I will survive - or I wouldn’t attempt these things - but the writing suffers, and I moved here to make it easier. Hard to spend wisely when family and friends make an effort, but have no idea how little you have to contribute.
Next trip, Mexico - to see sisters I haven’t seen since 2014 except by Facetime. And I don’t know when that trip can be.
I think of the Bronte sisters.
It totally sux that you have to endure so much just to do normal things. Does anything help the pain? There’s so much differing advice online, but ultimately we are all wired differently, so what works a little for one might do nothing for another; and even then, even if the pain lessened, it seems to be more about having enough energy. Is there anything other than rest that helps boost that?
Keeping expectations low. Resting when you’d rather do something - because something else is coming up.
A nurse with CFS taught me that the liquid B-12 helps; I get another hour of being awake when I take it - not good quality awake, but sometimes I merely have to be there.
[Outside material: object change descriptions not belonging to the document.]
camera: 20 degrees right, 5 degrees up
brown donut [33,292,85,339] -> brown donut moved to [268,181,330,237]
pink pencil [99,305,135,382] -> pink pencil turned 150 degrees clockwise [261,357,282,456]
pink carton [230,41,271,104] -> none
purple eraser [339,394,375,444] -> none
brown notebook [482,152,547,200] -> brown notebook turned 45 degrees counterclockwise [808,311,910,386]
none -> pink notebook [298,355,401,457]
Not much works for writing: I have to do everything near perfectly to be able to get a few hours of creating mainstream fiction. It’s worth it, but I’ve had to miss so many days since last April because something else drove to the top of the list and had to be done first, that day.
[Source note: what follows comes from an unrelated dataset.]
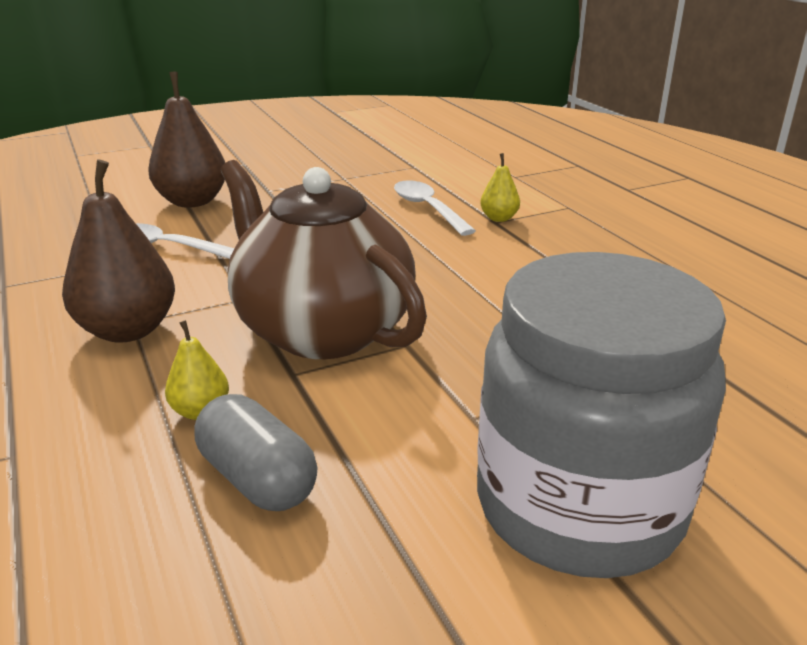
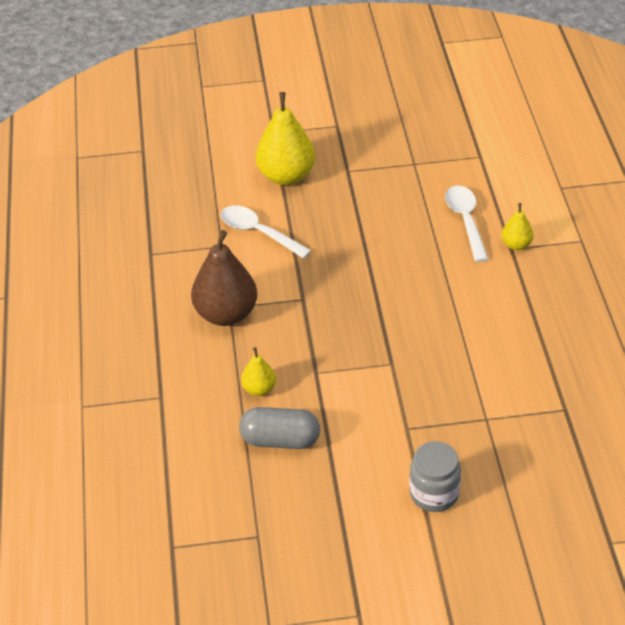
camera: 20 degrees right, 15 degrees up
brown pear [148,72,225,208] -> yellow pear [256,92,315,185]
grey capsule [194,394,318,511] -> grey capsule turned 60 degrees counterclockwise [239,407,320,449]
brown teapot [221,160,427,359] -> none
grey jar [477,252,726,578] -> grey jar [409,441,461,512], size x0.46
But it all gets plowed back into Pride’s Children, whose heroine has ME/CFS, and it makes her real - in a world I inhabited 20 years ago. It’s good to have a place where only inside information will serve.
The pain I deal with as best as possible, and then ignore the rest. I’m not about to cede any more life to the disease than I’m forced to.
A helping of fresh greens for you–
The greenhouse is nice on a cold, windy day, like a door into summer.
I have to admit, I love the smell of a greenhouse in winter. There is something about the smell of warm soil that is just so appealing.
I love running my hands through the soil.
I’m a dirty sort of girl.
You obviously have a green thumb. Green is clean. I miss that - growing things - except that my baby coffee plant is still alive. It was a gift from another couple here, and the husband will learn how to roast the beans, and he and the other guy will share a very small pot of coffee.
I kill everything, which is why I’m so surprised my poinsettia is still alive! Some of the leaves are still red too.
About that green thumb— after I work on the tomatoes (trellising, pruning, harvesting) my thumbs are literally green. Sort of greenish-black, actually.
I’ve tried growing things like dwarf lemons and limes, but they don’t produce very well. I think the temperature range in the greenhouse is too great.
I love drinking coffee, but never thought much about how to grow and prepare it.
I think it gets soaked to remove the husks, then dried and aged, then roasted, and ground.
Been a mite chill, this side.
This dial thing usually reads a few degrees high, likely from heat diffusing through the window. So I reckon it was -30°F/-34.5°C.
If I say am over the age of 35, does that mean I am automatically admitted here?
I might not be, so do I get carded?
Anyway, I lived for a short while near Lake Superior on the American side. I wish I can tell you by the numbers how cold it got, but I can’t remember (maybe due to my advancing age). Yet, I do remember a day that was very cold, and it was in August
I went to the International Music Camp, a summer youth camp held annually at the International Peace Garden on the North Dakota-Manitoba border. It was the end of July. We drove there and stopped at one point to take pictures of deer in a field (pictures lost through time). I stood shivering looking at snow wrapping around a culvert still melting from last winter.
You got me beat. My time there was pretty idyllic. Now I am not sure how I would feel about the cold. I bet I would just get used to it again
I didn’t work out well for me. We were a concert band and I always played indoors. All their concerts were at an outdoor venue back then. The keys on my clarinet (the grease actually), started reacting slowly and sticking in the cold.
Nah. You’re good. You knew the password.